Franchiseadvocaat, franchiseovereenkomst, non-concurrentiebeding

Een gangbaar beding in de franchiseovereenkomst is een zogenaamd postcontractueel non-concurrentiebeding. Een dergelijk beding houdt – kort gezegd – in dat het een franchisenemer verboden is om in een bepaald gebied, gedurende een bepaalde periode na het eindigen van de franchiseovereenkomst, bepaalde activiteiten te ontplooien. Overtreedt de (ex)franchisenemer dit verbod, dan is er vaak een contractuele boete opeisbaar.
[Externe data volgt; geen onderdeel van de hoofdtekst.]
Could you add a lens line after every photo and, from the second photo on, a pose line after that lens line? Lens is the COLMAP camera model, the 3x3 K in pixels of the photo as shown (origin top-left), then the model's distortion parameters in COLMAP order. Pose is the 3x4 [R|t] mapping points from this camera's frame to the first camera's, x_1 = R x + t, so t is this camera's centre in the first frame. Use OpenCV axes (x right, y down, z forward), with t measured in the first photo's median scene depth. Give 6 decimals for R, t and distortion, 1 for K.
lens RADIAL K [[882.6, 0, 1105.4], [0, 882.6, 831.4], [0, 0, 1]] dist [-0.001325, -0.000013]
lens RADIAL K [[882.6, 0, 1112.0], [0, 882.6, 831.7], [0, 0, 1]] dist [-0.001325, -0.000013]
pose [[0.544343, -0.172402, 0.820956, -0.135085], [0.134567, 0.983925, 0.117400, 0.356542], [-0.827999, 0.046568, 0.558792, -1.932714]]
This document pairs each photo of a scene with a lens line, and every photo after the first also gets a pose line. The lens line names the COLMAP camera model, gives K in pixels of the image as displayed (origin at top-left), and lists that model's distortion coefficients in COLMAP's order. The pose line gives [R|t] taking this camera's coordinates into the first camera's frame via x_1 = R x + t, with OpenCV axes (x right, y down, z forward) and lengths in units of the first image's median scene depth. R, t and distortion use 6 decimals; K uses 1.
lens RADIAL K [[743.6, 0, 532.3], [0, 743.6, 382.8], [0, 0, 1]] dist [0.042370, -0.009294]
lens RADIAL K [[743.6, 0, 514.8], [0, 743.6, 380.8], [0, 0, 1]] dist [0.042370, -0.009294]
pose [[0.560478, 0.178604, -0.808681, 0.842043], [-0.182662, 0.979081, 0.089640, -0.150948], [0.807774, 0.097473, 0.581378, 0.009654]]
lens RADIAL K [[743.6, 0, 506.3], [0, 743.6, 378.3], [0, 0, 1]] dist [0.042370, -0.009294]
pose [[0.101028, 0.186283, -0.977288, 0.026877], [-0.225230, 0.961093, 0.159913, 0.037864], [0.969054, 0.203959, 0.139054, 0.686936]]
De ervaring leert dat dergelijke postcontractuele bedingen vaak tot conflicten leiden tussen de franchisegever en de (ex)franchisenemer. De (ex)franchisenemer is doorgaans van mening dat het beding te ver strekt en onredelijk te noemen is, terwijl de franchisegever simpelweg nakoming wenst van het beding dat partijen bij het aangaan van de franchiseovereenkomst contractueel zijn overeengekomen. Het is dan vaak aan de rechter om de spreekwoordelijke knoop door te hakken. In dit artikel wat opmerkingen over een dergelijk beding. Wat juridisch mogelijk is ten aanzien van een postcontractueel non-concurrentiebeding in een arbeidsovereenkomst is in Boek 7 Titel 10 van het Burgerlijk Wetboek bepaald.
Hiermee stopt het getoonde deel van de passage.